__RECORDS FOR THIS EXERCISE__
....
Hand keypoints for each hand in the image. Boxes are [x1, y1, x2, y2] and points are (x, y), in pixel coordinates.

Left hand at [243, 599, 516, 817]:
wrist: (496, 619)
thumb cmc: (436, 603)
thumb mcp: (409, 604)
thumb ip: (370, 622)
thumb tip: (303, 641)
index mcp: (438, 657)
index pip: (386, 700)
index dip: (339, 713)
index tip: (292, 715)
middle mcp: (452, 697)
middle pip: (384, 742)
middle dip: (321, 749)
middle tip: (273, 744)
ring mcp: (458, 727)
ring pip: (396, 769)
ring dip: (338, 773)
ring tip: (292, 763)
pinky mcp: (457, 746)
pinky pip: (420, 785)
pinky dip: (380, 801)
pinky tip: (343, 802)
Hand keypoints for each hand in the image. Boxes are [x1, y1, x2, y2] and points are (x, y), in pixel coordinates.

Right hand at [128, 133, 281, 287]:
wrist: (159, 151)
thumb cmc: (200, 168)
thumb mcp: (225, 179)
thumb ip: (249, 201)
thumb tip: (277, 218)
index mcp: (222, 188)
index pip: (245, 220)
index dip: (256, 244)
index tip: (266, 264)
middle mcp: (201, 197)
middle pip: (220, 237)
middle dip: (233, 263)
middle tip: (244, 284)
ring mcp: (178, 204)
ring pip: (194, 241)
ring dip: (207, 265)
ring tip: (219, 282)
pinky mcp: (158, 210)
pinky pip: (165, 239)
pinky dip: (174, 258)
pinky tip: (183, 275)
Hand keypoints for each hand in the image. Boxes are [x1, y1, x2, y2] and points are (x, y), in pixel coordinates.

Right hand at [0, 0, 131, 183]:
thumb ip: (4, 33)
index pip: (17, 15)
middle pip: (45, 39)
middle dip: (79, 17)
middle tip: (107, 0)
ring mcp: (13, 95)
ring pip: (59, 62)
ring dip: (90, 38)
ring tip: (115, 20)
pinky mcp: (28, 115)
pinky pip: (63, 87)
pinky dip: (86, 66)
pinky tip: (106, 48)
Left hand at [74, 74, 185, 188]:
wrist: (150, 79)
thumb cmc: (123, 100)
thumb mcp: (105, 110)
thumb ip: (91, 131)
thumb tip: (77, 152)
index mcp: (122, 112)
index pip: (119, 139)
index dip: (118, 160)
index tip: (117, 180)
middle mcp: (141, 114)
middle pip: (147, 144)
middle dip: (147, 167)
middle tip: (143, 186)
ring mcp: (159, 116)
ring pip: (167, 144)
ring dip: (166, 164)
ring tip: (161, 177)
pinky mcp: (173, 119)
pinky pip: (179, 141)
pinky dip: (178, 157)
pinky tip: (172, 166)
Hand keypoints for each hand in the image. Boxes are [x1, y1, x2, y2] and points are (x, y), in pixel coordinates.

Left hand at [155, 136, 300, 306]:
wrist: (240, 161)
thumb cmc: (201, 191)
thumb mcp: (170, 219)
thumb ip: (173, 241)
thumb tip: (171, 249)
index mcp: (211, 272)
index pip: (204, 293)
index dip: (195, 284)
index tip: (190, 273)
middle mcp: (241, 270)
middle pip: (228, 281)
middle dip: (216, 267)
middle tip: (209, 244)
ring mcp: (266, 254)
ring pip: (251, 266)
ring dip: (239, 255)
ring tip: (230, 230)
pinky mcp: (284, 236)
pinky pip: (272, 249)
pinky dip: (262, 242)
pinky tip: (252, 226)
....
__WHAT YOU HAVE TO DO__
Each record should be repeated in full, exactly as it is written.

__WRITTEN ANSWER__
Hand keypoints for each hand in the image. Boxes are [x1, y1, x2, y2] and points are (x, y), in pixel coordinates.

Left hand at [243, 599, 516, 817]:
wrist: (496, 619)
thumb cmc: (436, 603)
thumb mcp: (409, 604)
thumb ip: (370, 622)
thumb tip: (303, 641)
index mcp: (438, 657)
index pip: (386, 700)
index dip: (339, 713)
index tip: (292, 715)
middle mcp: (452, 697)
middle pip: (384, 742)
middle dip: (321, 749)
middle tip: (273, 744)
ring mcp: (458, 727)
ring pip: (396, 769)
ring dip: (338, 773)
ring tip: (292, 763)
pinky mcp: (457, 746)
pinky pip: (420, 785)
pinky dip: (380, 801)
pinky tip: (343, 802)
Hand keypoints for each hand in the image. Boxes are [x1, y1, x2, y2] and points are (x, y), in pixel coordinates.

Right hand at [128, 133, 281, 287]:
wrist: (159, 151)
thumb cmc: (200, 168)
thumb mcp: (225, 179)
thumb ip: (249, 201)
thumb tip: (277, 218)
index mcp: (222, 188)
index pip: (245, 220)
index dip: (256, 244)
index tip: (266, 264)
middle mcp: (201, 197)
middle pip: (220, 237)
middle dip: (233, 263)
middle tip: (244, 284)
ring mcp: (178, 204)
ring pip: (194, 241)
ring dip: (207, 265)
ring tip: (219, 282)
pinky mcp: (158, 210)
pinky pip: (165, 239)
pinky dip: (174, 258)
pinky tip: (183, 275)
Hand keypoints for each hand in the image. Boxes are [x1, y1, x2, y2] and points are (x, y), in pixel coordinates.

Right hand at [0, 0, 131, 183]:
thumb ip: (4, 33)
index pip: (17, 15)
middle pip: (45, 39)
middle dip: (79, 17)
middle tip: (107, 0)
ring mcp: (13, 95)
ring pip: (59, 62)
ring dip: (90, 38)
ring tip: (115, 20)
pinky mcp: (28, 115)
pinky pip: (63, 87)
pinky dip: (86, 66)
pinky tip: (106, 48)
Left hand at [74, 74, 185, 188]:
wrist: (150, 79)
thumb cmc: (123, 100)
thumb mcp: (105, 110)
thumb ip: (91, 131)
thumb tip: (77, 152)
index mcp: (122, 112)
index pip: (119, 139)
index dip: (118, 160)
index tip: (117, 180)
middle mcp: (141, 114)
middle pip: (147, 144)
middle dip: (147, 167)
middle tip: (143, 186)
ring mcp: (159, 116)
ring pip: (167, 144)
ring dip: (166, 164)
ring tip: (161, 177)
pinky mcp: (173, 119)
pinky pip: (179, 141)
pinky dip: (178, 157)
pinky tip: (172, 166)
Hand keypoints for each hand in the image. Boxes are [x1, y1, x2, y2] and points are (x, y), in pixel coordinates.

Left hand at [155, 136, 300, 306]:
wrist: (240, 161)
thumb cmc: (201, 191)
thumb mcp: (170, 219)
thumb ip: (173, 241)
thumb tip: (171, 249)
index mcp: (211, 272)
index pip: (204, 293)
index dip: (195, 284)
index tip: (190, 273)
middle mcp: (241, 270)
middle pip: (228, 281)
middle dip: (216, 267)
middle tip: (209, 244)
ring mcp: (266, 254)
ring pip: (251, 266)
ring dip: (239, 255)
ring tip: (230, 230)
pinky mcp: (284, 236)
pinky pip: (272, 249)
pinky dip: (262, 242)
pinky tip: (252, 226)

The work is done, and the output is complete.